Directions for this task:
Rewrite every line of the records below as a Markdown table with the columns "Row" and "Line," numbering each row and skipping blank lines. Leave the images themselves out of the table.

• • •

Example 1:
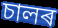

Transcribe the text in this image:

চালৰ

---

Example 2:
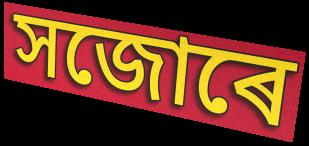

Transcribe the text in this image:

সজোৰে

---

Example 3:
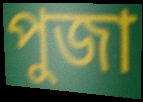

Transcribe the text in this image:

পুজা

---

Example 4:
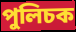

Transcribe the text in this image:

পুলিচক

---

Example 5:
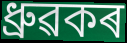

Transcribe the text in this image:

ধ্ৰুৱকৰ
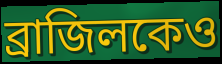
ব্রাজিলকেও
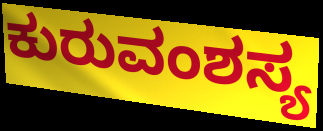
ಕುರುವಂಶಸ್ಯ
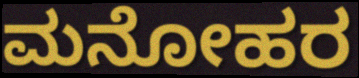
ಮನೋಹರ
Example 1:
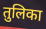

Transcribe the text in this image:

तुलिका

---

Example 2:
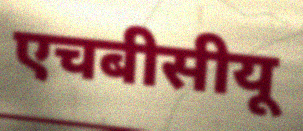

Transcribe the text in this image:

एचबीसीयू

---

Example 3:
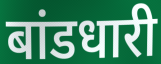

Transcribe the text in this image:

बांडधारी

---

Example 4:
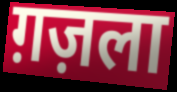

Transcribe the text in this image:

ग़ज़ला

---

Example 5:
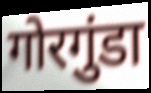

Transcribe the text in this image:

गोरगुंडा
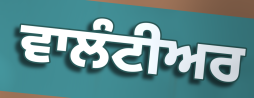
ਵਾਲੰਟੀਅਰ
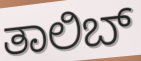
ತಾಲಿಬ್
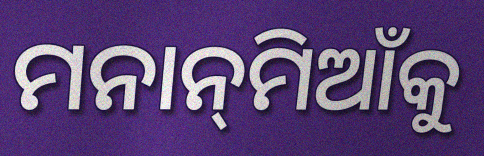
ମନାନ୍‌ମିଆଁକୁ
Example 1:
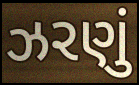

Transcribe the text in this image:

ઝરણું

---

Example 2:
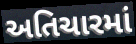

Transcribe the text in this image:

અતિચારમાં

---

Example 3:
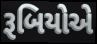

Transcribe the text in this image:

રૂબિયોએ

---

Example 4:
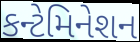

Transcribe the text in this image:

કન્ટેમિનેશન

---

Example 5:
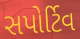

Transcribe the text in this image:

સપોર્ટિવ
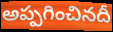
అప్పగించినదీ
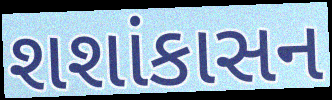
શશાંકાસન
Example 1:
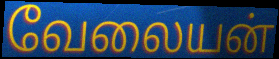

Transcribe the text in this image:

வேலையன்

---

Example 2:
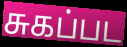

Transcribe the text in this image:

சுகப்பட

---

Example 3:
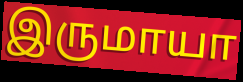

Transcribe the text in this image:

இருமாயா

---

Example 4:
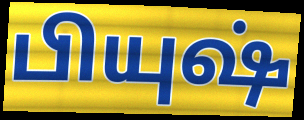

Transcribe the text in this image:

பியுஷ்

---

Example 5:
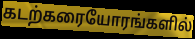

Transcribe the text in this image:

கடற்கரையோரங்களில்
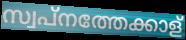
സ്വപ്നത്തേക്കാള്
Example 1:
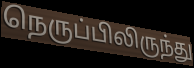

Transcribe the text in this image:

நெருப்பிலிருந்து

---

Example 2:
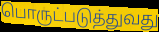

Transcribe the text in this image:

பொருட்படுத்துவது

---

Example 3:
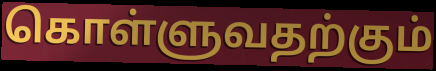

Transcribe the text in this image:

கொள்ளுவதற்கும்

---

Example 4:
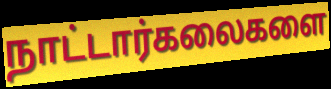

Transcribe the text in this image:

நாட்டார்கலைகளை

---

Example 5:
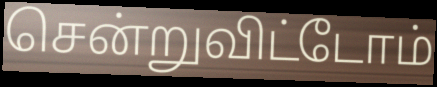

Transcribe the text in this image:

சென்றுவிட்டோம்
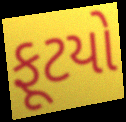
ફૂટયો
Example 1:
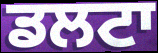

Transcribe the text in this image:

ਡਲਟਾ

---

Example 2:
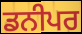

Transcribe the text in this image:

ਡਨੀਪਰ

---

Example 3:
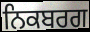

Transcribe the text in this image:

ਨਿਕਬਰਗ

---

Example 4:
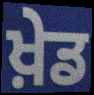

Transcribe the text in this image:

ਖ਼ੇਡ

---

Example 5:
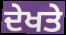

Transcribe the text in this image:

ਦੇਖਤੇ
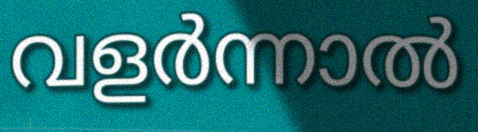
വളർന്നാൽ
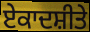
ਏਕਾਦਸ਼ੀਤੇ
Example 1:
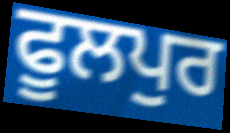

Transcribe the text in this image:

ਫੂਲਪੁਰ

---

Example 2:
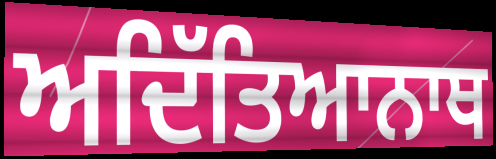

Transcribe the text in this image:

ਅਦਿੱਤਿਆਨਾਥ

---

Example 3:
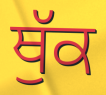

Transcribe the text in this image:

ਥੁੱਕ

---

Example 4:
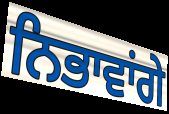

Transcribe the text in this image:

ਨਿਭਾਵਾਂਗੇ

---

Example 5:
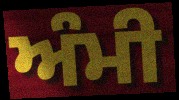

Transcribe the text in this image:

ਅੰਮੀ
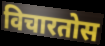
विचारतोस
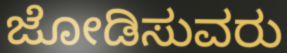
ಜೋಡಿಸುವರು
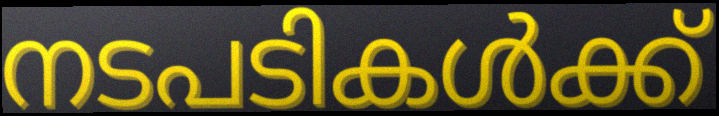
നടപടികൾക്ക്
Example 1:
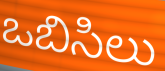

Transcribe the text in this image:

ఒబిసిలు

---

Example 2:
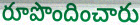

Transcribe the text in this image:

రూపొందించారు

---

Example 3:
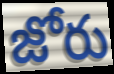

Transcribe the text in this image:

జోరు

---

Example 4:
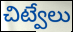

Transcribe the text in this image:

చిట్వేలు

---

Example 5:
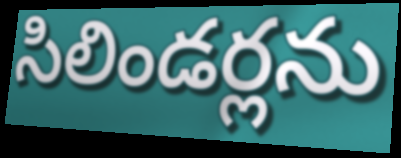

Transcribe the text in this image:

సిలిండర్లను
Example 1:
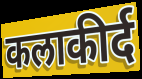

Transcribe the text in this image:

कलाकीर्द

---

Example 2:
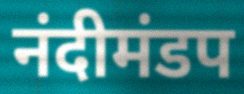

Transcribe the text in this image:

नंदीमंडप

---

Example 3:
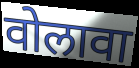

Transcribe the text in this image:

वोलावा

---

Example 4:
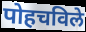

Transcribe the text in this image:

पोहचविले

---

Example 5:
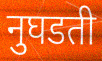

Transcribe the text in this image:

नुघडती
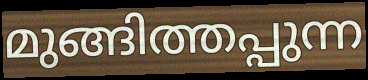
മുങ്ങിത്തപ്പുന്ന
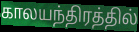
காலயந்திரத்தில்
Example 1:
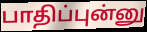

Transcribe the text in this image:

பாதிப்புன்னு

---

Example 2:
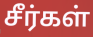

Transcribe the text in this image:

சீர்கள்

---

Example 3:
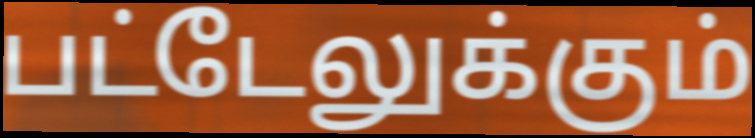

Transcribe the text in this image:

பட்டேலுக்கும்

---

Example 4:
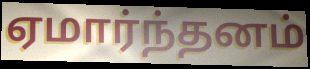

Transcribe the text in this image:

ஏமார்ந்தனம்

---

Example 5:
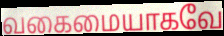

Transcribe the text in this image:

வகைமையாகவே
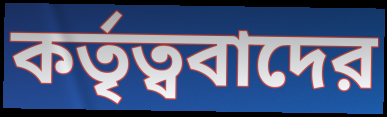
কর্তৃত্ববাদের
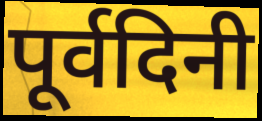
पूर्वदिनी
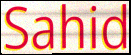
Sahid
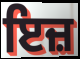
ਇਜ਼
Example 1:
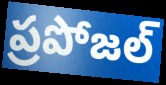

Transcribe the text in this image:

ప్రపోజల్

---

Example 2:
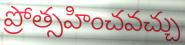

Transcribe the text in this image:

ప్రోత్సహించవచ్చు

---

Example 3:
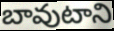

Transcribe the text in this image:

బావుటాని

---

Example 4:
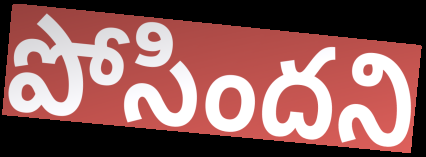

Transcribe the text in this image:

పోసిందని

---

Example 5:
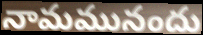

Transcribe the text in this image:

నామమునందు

• • •

Exercise output:
| Row | Line |
|---|---|
| 1 | Example 1: |
| 2 | Transcribe the text in this image: |
| 3 | চালৰ |
| 4 | --- |
| 5 | Example 2: |
| 6 | Transcribe the text in this image: |
| 7 | সজোৰে |
| 8 | --- |
| 9 | Example 3: |
| 10 | Transcribe the text in this image: |
| 11 | পুজা |
| 12 | --- |
| 13 | Example 4: |
| 14 | Transcribe the text in this image: |
| 15 | পুলিচক |
| 16 | --- |
| 17 | Example 5: |
| 18 | Transcribe the text in this image: |
| 19 | ধ্ৰুৱকৰ |
| 20 | ব্রাজিলকেও |
| 21 | ಕುರುವಂಶಸ್ಯ |
| 22 | ಮನೋಹರ |
| 23 | Example 1: |
| 24 | Transcribe the text in this image: |
| 25 | तुलिका |
| 26 | --- |
| 27 | Example 2: |
| 28 | Transcribe the text in this image: |
| 29 | एचबीसीयू |
| 30 | --- |
| 31 | Example 3: |
| 32 | Transcribe the text in this image: |
| 33 | बांडधारी |
| 34 | --- |
| 35 | Example 4: |
| 36 | Transcribe the text in this image: |
| 37 | ग़ज़ला |
| 38 | --- |
| 39 | Example 5: |
| 40 | Transcribe the text in this image: |
| 41 | गोरगुंडा |
| 42 | ਵਾਲੰਟੀਅਰ |
| 43 | ತಾಲಿಬ್ |
| 44 | ମନାନ୍‌ମିଆଁକୁ |
| 45 | Example 1: |
| 46 | Transcribe the text in this image: |
| 47 | ઝરણું |
| 48 | --- |
| 49 | Example 2: |
| 50 | Transcribe the text in this image: |
| 51 | અતિચારમાં |
| 52 | --- |
| 53 | Example 3: |
| 54 | Transcribe the text in this image: |
| 55 | રૂબિયોએ |
| 56 | --- |
| 57 | Example 4: |
| 58 | Transcribe the text in this image: |
| 59 | કન્ટેમિનેશન |
| 60 | --- |
| 61 | Example 5: |
| 62 | Transcribe the text in this image: |
| 63 | સપોર્ટિવ |
| 64 | అప్పగించినదీ |
| 65 | શશાંકાસન |
| 66 | Example 1: |
| 67 | Transcribe the text in this image: |
| 68 | வேலையன் |
| 69 | --- |
| 70 | Example 2: |
| 71 | Transcribe the text in this image: |
| 72 | சுகப்பட |
| 73 | --- |
| 74 | Example 3: |
| 75 | Transcribe the text in this image: |
| 76 | இருமாயா |
| 77 | --- |
| 78 | Example 4: |
| 79 | Transcribe the text in this image: |
| 80 | பியுஷ் |
| 81 | --- |
| 82 | Example 5: |
| 83 | Transcribe the text in this image: |
| 84 | கடற்கரையோரங்களில் |
| 85 | സ്വപ്നത്തേക്കാള് |
| 86 | Example 1: |
| 87 | Transcribe the text in this image: |
| 88 | நெருப்பிலிருந்து |
| 89 | --- |
| 90 | Example 2: |
| 91 | Transcribe the text in this image: |
| 92 | பொருட்படுத்துவது |
| 93 | --- |
| 94 | Example 3: |
| 95 | Transcribe the text in this image: |
| 96 | கொள்ளுவதற்கும் |
| 97 | --- |
| 98 | Example 4: |
| 99 | Transcribe the text in this image: |
| 100 | நாட்டார்கலைகளை |
| 101 | --- |
| 102 | Example 5: |
| 103 | Transcribe the text in this image: |
| 104 | சென்றுவிட்டோம் |
| 105 | ફૂટયો |
| 106 | Example 1: |
| 107 | Transcribe the text in this image: |
| 108 | ਡਲਟਾ |
| 109 | --- |
| 110 | Example 2: |
| 111 | Transcribe the text in this image: |
| 112 | ਡਨੀਪਰ |
| 113 | --- |
| 114 | Example 3: |
| 115 | Transcribe the text in this image: |
| 116 | ਨਿਕਬਰਗ |
| 117 | --- |
| 118 | Example 4: |
| 119 | Transcribe the text in this image: |
| 120 | ਖ਼ੇਡ |
| 121 | --- |
| 122 | Example 5: |
| 123 | Transcribe the text in this image: |
| 124 | ਦੇਖਤੇ |
| 125 | വളർന്നാൽ |
| 126 | ਏਕਾਦਸ਼ੀਤੇ |
| 127 | Example 1: |
| 128 | Transcribe the text in this image: |
| 129 | ਫੂਲਪੁਰ |
| 130 | --- |
| 131 | Example 2: |
| 132 | Transcribe the text in this image: |
| 133 | ਅਦਿੱਤਿਆਨਾਥ |
| 134 | --- |
| 135 | Example 3: |
| 136 | Transcribe the text in this image: |
| 137 | ਥੁੱਕ |
| 138 | --- |
| 139 | Example 4: |
| 140 | Transcribe the text in this image: |
| 141 | ਨਿਭਾਵਾਂਗੇ |
| 142 | --- |
| 143 | Example 5: |
| 144 | Transcribe the text in this image: |
| 145 | ਅੰਮੀ |
| 146 | विचारतोस |
| 147 | ಜೋಡಿಸುವರು |
| 148 | നടപടികൾക്ക് |
| 149 | Example 1: |
| 150 | Transcribe the text in this image: |
| 151 | ఒబిసిలు |
| 152 | --- |
| 153 | Example 2: |
| 154 | Transcribe the text in this image: |
| 155 | రూపొందించారు |
| 156 | --- |
| 157 | Example 3: |
| 158 | Transcribe the text in this image: |
| 159 | జోరు |
| 160 | --- |
| 161 | Example 4: |
| 162 | Transcribe the text in this image: |
| 163 | చిట్వేలు |
| 164 | --- |
| 165 | Example 5: |
| 166 | Transcribe the text in this image: |
| 167 | సిలిండర్లను |
| 168 | Example 1: |
| 169 | Transcribe the text in this image: |
| 170 | कलाकीर्द |
| 171 | --- |
| 172 | Example 2: |
| 173 | Transcribe the text in this image: |
| 174 | नंदीमंडप |
| 175 | --- |
| 176 | Example 3: |
| 177 | Transcribe the text in this image: |
| 178 | वोलावा |
| 179 | --- |
| 180 | Example 4: |
| 181 | Transcribe the text in this image: |
| 182 | पोहचविले |
| 183 | --- |
| 184 | Example 5: |
| 185 | Transcribe the text in this image: |
| 186 | नुघडती |
| 187 | മുങ്ങിത്തപ്പുന്ന |
| 188 | காலயந்திரத்தில் |
| 189 | Example 1: |
| 190 | Transcribe the text in this image: |
| 191 | பாதிப்புன்னு |
| 192 | --- |
| 193 | Example 2: |
| 194 | Transcribe the text in this image: |
| 195 | சீர்கள் |
| 196 | --- |
| 197 | Example 3: |
| 198 | Transcribe the text in this image: |
| 199 | பட்டேலுக்கும் |
| 200 | --- |
| 201 | Example 4: |
| 202 | Transcribe the text in this image: |
| 203 | ஏமார்ந்தனம் |
| 204 | --- |
| 205 | Example 5: |
| 206 | Transcribe the text in this image: |
| 207 | வகைமையாகவே |
| 208 | কর্তৃত্ববাদের |
| 209 | पूर्वदिनी |
| 210 | Sahid |
| 211 | ਇਜ਼ |
| 212 | Example 1: |
| 213 | Transcribe the text in this image: |
| 214 | ప్రపోజల్ |
| 215 | --- |
| 216 | Example 2: |
| 217 | Transcribe the text in this image: |
| 218 | ప్రోత్సహించవచ్చు |
| 219 | --- |
| 220 | Example 3: |
| 221 | Transcribe the text in this image: |
| 222 | బావుటాని |
| 223 | --- |
| 224 | Example 4: |
| 225 | Transcribe the text in this image: |
| 226 | పోసిందని |
| 227 | --- |
| 228 | Example 5: |
| 229 | Transcribe the text in this image: |
| 230 | నామమునందు |